Cependant, il peut arriver qu’un animal tombe malade. Dans de telles situations, il est primordial de déterminer si l’administration d’un antibiotique est nécessaire. Il convient de noter que dans les exploitations laitières, de nombreuses maladies, comme les ulcères de la sole et l’acétonémie, ne sont pas d’origine bactérienne et ne requièrent donc pas nécessairement un traitement antibiotique. De plus, de nombreuses affections sont causées par des virus ou des parasites, contre lesquels les antibiotiques sont inefficaces. Pour plusieurs de ces maladies, le maintien de l’hydratation de l’animal, l’utilisation d’un anti-inflammatoire et divers autres traitements non antibiotiques auront un impact plus important qu’un antibiotique (voir figure ci-dessous).
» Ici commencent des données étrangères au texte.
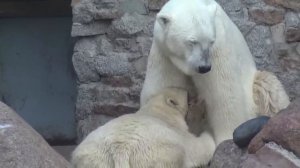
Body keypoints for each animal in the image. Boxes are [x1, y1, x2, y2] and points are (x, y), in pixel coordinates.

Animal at [141, 0, 290, 159]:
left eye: (211, 41)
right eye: (192, 41)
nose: (204, 67)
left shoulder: (218, 51)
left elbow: (223, 96)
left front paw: (225, 140)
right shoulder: (165, 55)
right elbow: (165, 88)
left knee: (269, 87)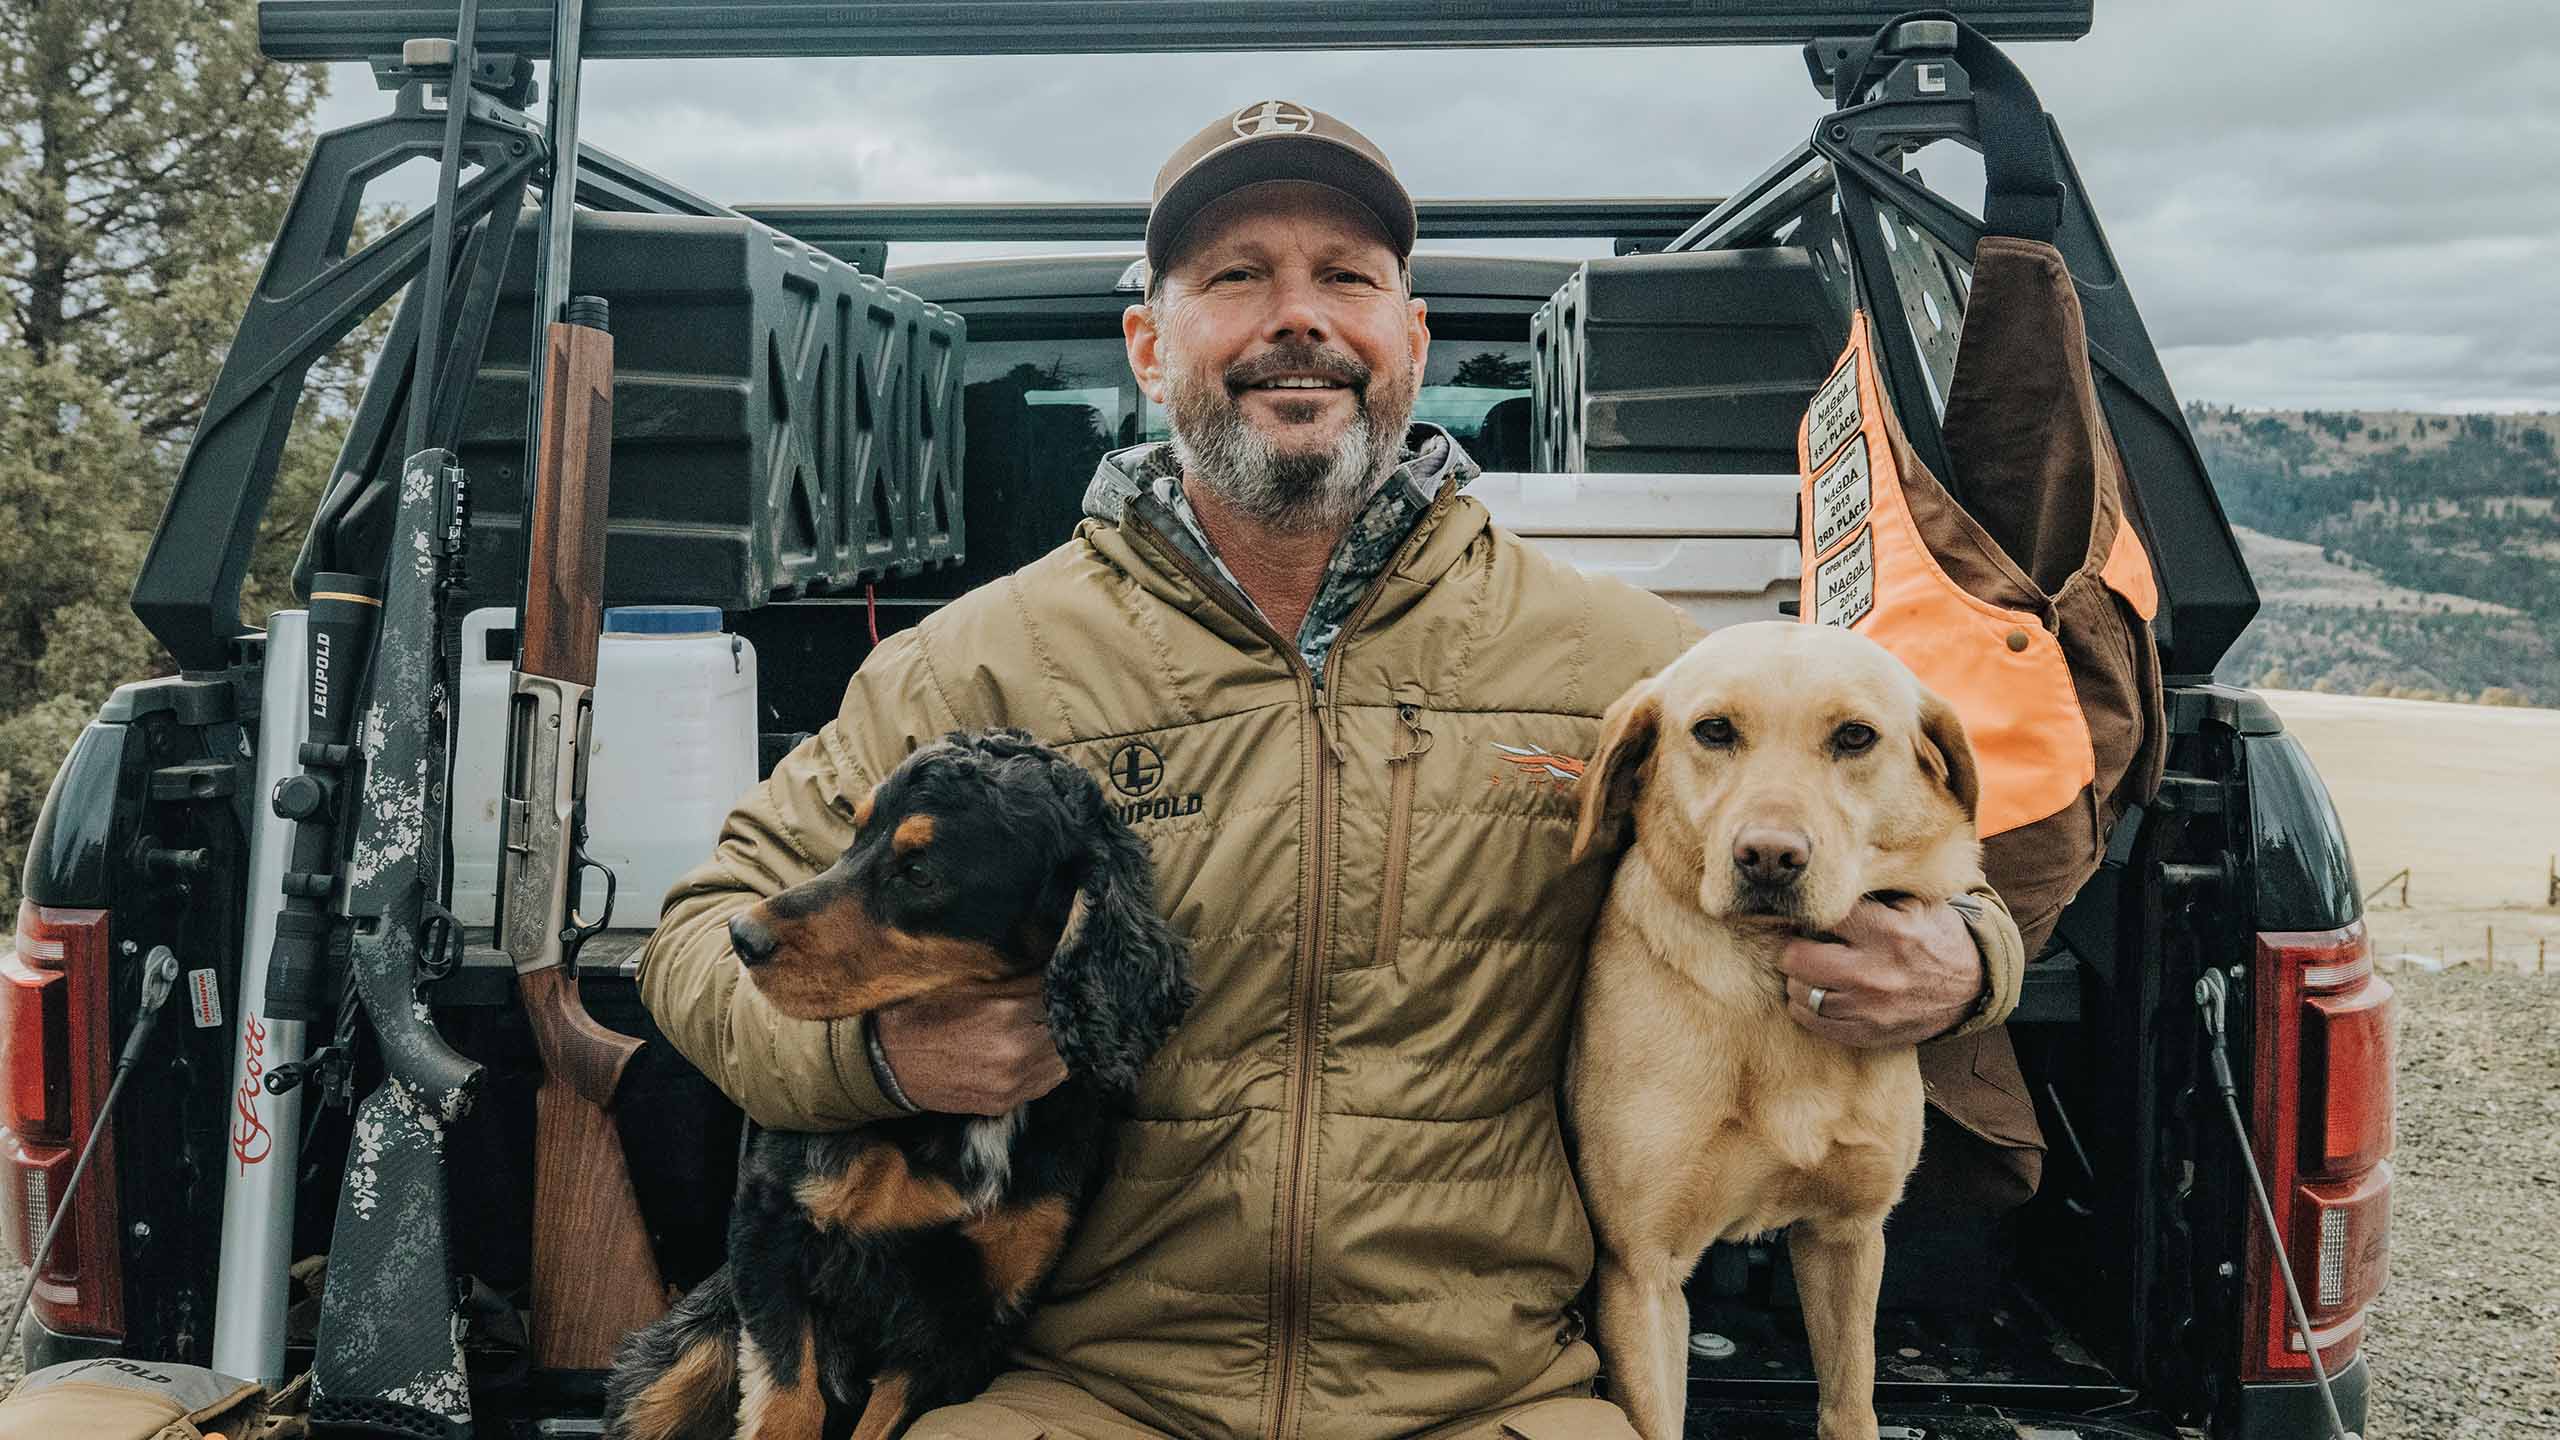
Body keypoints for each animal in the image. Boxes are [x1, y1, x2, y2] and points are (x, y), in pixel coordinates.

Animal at [604, 727, 1192, 1434]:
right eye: (854, 834)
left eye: (919, 872)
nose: (742, 937)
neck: (965, 1121)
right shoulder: (771, 1230)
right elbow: (788, 1399)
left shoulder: (973, 1316)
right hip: (678, 1359)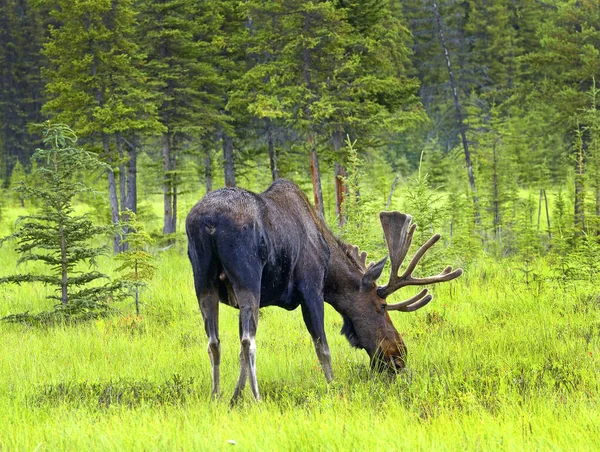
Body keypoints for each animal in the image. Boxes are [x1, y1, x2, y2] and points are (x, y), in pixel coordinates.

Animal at [185, 178, 462, 400]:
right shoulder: (311, 290)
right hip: (248, 279)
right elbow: (323, 348)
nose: (399, 354)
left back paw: (216, 397)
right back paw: (257, 399)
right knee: (247, 341)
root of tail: (209, 222)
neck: (330, 268)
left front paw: (235, 397)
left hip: (204, 282)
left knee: (214, 341)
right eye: (382, 306)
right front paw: (333, 386)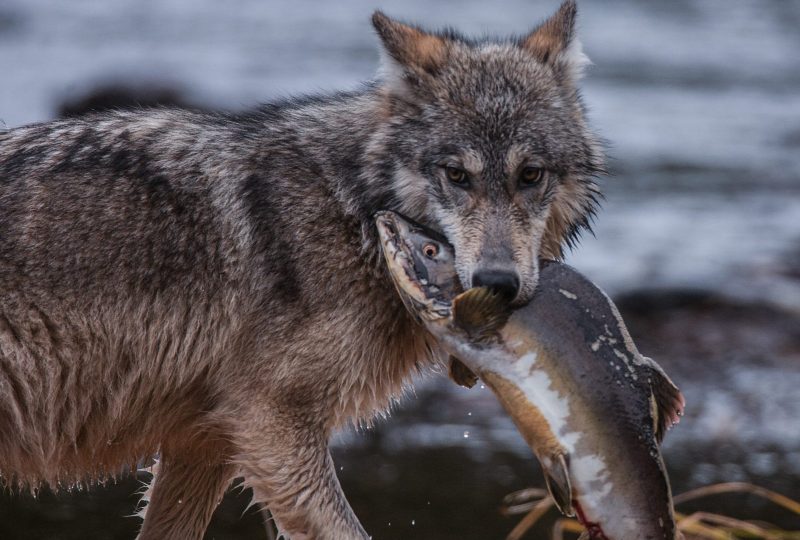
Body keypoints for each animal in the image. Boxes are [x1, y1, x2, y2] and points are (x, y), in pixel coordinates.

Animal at [0, 2, 600, 536]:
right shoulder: (272, 429)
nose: (497, 284)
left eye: (530, 175)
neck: (354, 212)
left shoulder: (204, 443)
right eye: (457, 175)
Enfin, même dans les cas où une maladie bactérienne est suspectée, il est essentiel de considérer la disponibilité et l’efficacité des antibiotiques appropriés. Par exemple, chez une vache présentant une infection intramammaire à Staphylococcus aureus chronique, les chances de guérison avec un traitement antibiotique peuvent être extrêmement faibles. Dans de telles circonstances, l’utilisation d’un antibiotique peut être jugée non seulement inefficace, mais aussi économiquement inappropriée.

Faire les bons choix

Lorsque nécessaire pour l’animal malade, il est crucial de choisir l’antibiotique approprié, le bon dosage, la bonne voie d’administration et la bonne durée de traitement. Le médecin vétérinaire est certainement la meilleure source d’information concernant ces choix. Voici quelques recommandations :

  • Ne pas tenir compte uniquement des intérêts de la ferme lors du choix d’un antibiotique. Santé Canada recommande de limiter l’utilisation de certains antibiotiques chez les animaux s’ils sont indispensables au traitement d’infections graves chez l’humain. Lors du choix de l’antibiotique qui sera utilisé dans l’exploitation, il est important de prendre en compte les implications sociétales plus larges que le simple résultat attendu pour l’animal traité.
  • Respecter la durée du traitement recommandée. À titre d’exemple, il est bien connu que les signes d’une mammite clinique sont généralement visibles pendant deux à cinq jours, qu’elle soit traitée ou non. La plupart des traitements contre la mammite clinique sont conçus pour être administrés sur une période de 24 à 48 heures. Mais comme les signes cliniques sont souvent encore visibles à la fin du traitement, il est tentant de prolonger sa durée. Toutefois, cette pratique n’améliore pas nécessairement le taux de guérison.
  • Administrer une dose appropriée d’antibiotique par voie orale, intraveineuse, intramusculaire ou sous-cutanée selon le poids de la vache ou du veau. Les antibiotiques conçus pour ces voies d’administration nécessitent généralement une certaine quantité d’antibiotique qui varie en fonction du poids de l’animal. Dans une même exploitation laitière, il n’est pas rare d’avoir une petite vache de 600 kilos et une « grosse » vache de 750 kilos. Dans ce cas, la dose d’antibiotique intraveineux nécessaire pour la vache de 750 kilos sera nettement plus élevée que la dose du même antibiotique nécessaire pour la vache plus petite. Ainsi, l’utilisation d’une dose uniforme peut entrainer un sous- ou un surdosage. Ce qui, dans ce dernier cas, peut engendrer des coûts inutiles pour le médicament supplémentaire administré à la vache plus petite, un risque accru de résidus d’antibiotiques dans le lait et un risque accru de promotion de la résistance aux antibiotiques.

L’antibiogouvernance ne correspond pas à ignorer les animaux malades ou à compromettre les bénéfices de l’exploitation. En réalité, une utilisation prudente des antibiotiques peut favoriser le maintien et l’amélioration de la santé des animaux tout en préservant la rentabilité des exploitations. Il est crucial de ne pas considérer cette pratique comme une tâche supplémentaire pour les producteurs laitiers, mais plutôt comme un élément essentiel visant à assurer la santé et la durabilité de leurs activités. Adopter une gestion adéquate des antibiotiques ne profite pas uniquement aux exploitations individuelles, mais contribue également au bien-être global de l’industrie laitière et de la société dans son ensemble.